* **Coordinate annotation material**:
::::

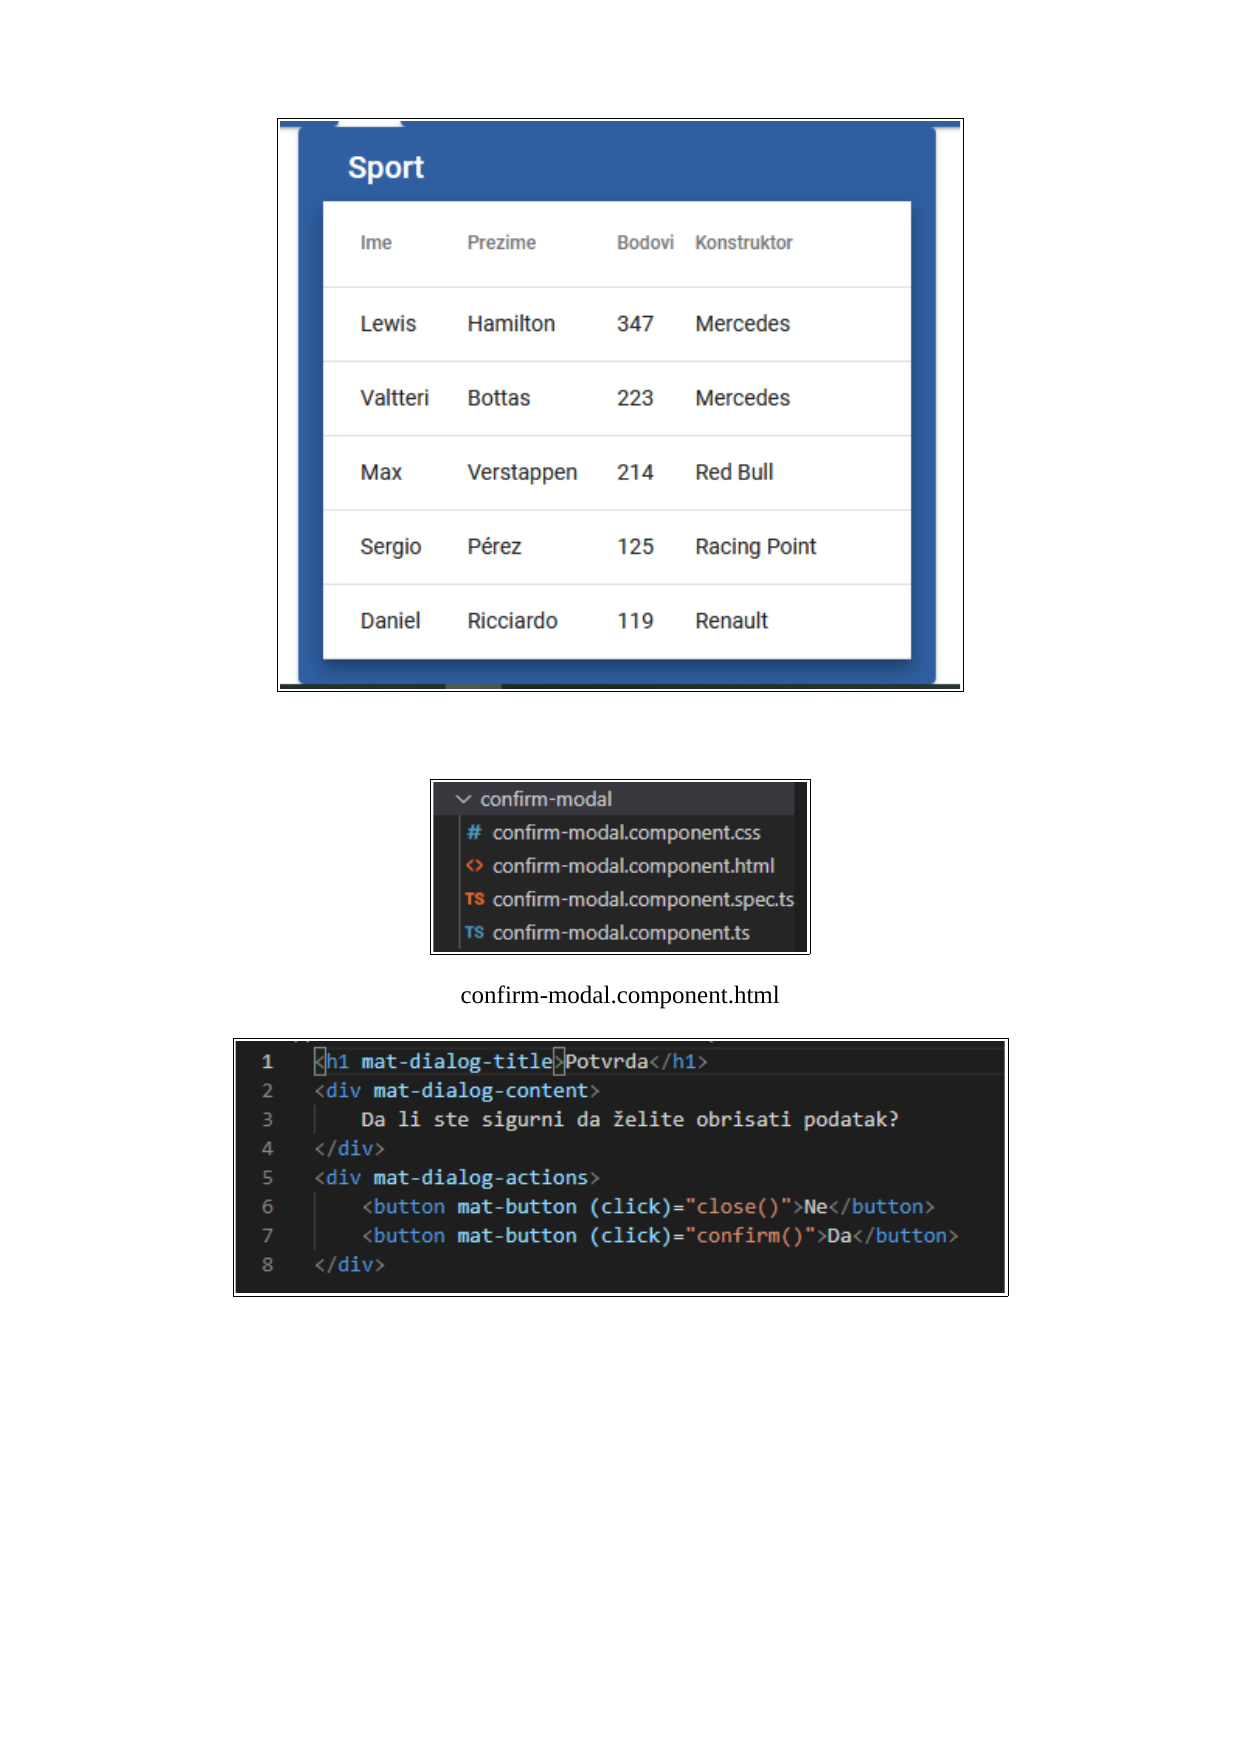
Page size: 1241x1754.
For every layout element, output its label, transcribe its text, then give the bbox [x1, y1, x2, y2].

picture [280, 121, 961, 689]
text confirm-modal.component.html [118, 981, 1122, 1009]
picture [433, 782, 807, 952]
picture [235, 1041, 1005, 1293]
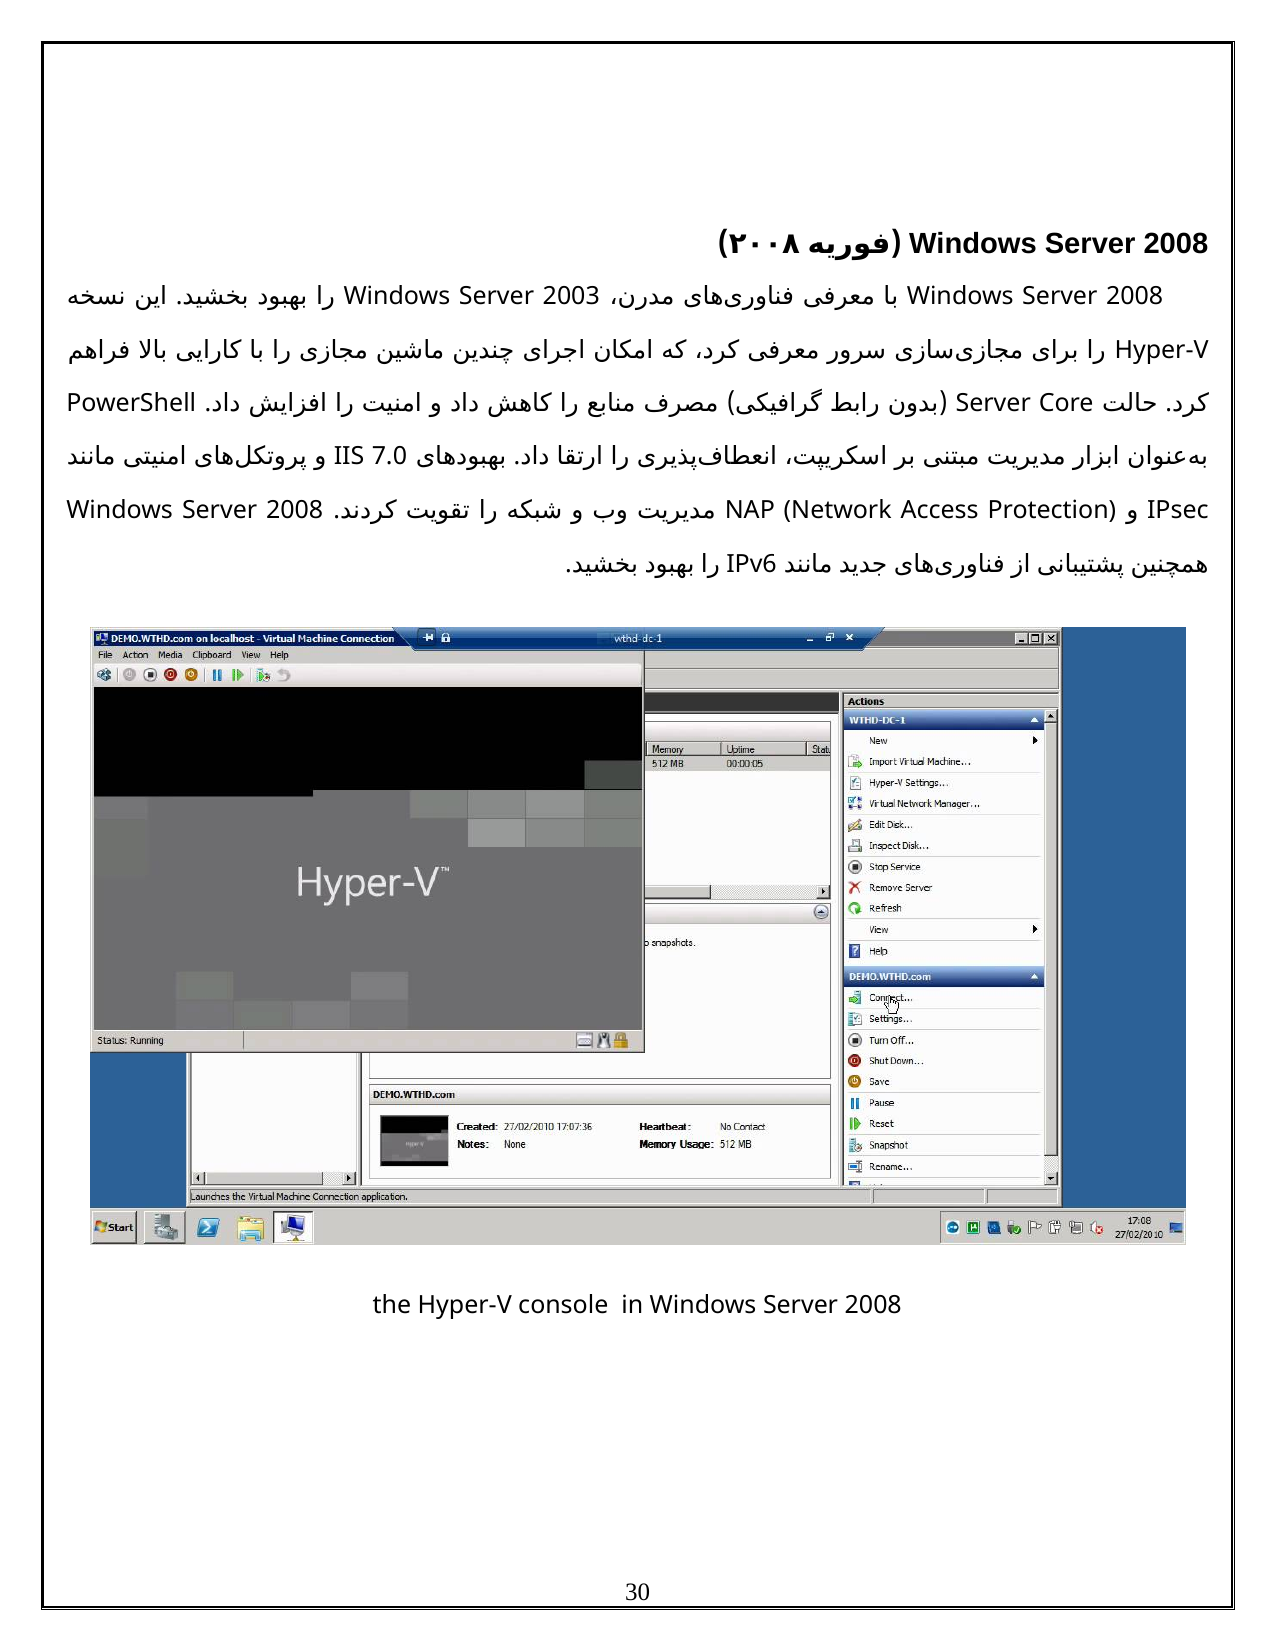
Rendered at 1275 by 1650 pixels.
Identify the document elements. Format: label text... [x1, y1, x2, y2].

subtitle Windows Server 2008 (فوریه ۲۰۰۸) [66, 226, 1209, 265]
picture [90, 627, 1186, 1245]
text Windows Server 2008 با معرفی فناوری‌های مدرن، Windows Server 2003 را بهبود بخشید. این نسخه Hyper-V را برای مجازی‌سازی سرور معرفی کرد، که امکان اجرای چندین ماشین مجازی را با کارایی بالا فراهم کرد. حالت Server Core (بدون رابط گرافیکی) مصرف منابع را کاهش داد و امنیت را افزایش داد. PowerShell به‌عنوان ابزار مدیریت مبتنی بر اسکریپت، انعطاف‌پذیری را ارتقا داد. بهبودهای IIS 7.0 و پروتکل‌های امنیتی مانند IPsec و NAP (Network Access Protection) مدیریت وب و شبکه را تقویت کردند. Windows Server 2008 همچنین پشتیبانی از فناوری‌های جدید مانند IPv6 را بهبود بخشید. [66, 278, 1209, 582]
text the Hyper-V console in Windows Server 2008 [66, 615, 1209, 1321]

::::

* **DESCRIPTION OF THE TASK**: Turn every line of the material above into a numbered list, skipping blank lines and leaving out the pictures.

* **PROBLEM SOLUTION**:
1. Page size: 1241x1754.
2. For every layout element, output its label, transcribe its text, then give the bbox [x1, y1, x2, y2].
3. picture [280, 121, 961, 689]
4. text confirm-modal.component.html [118, 981, 1122, 1009]
5. picture [433, 782, 807, 952]
6. picture [235, 1041, 1005, 1293]
7. Rendered at 1275 by 1650 pixels.
8. Identify the document elements. Format: label text... [x1, y1, x2, y2].
9. subtitle Windows Server 2008 (فوریه ۲۰۰۸) [66, 226, 1209, 265]
10. picture [90, 627, 1186, 1245]
11. text Windows Server 2008 با معرفی فناوری‌های مدرن، Windows Server 2003 را بهبود بخشید. این نسخه Hyper-V را برای مجازی‌سازی سرور معرفی کرد، که امکان اجرای چندین ماشین مجازی را با کارایی بالا فراهم کرد. حالت Server Core (بدون رابط گرافیکی) مصرف منابع را کاهش داد و امنیت را افزایش داد. PowerShell به‌عنوان ابزار مدیریت مبتنی بر اسکریپت، انعطاف‌پذیری را ارتقا داد. بهبودهای IIS 7.0 و پروتکل‌های امنیتی مانند IPsec و NAP (Network Access Protection) مدیریت وب و شبکه را تقویت کردند. Windows Server 2008 همچنین پشتیبانی از فناوری‌های جدید مانند IPv6 را بهبود بخشید. [66, 278, 1209, 582]
12. text the Hyper-V console in Windows Server 2008 [66, 615, 1209, 1321]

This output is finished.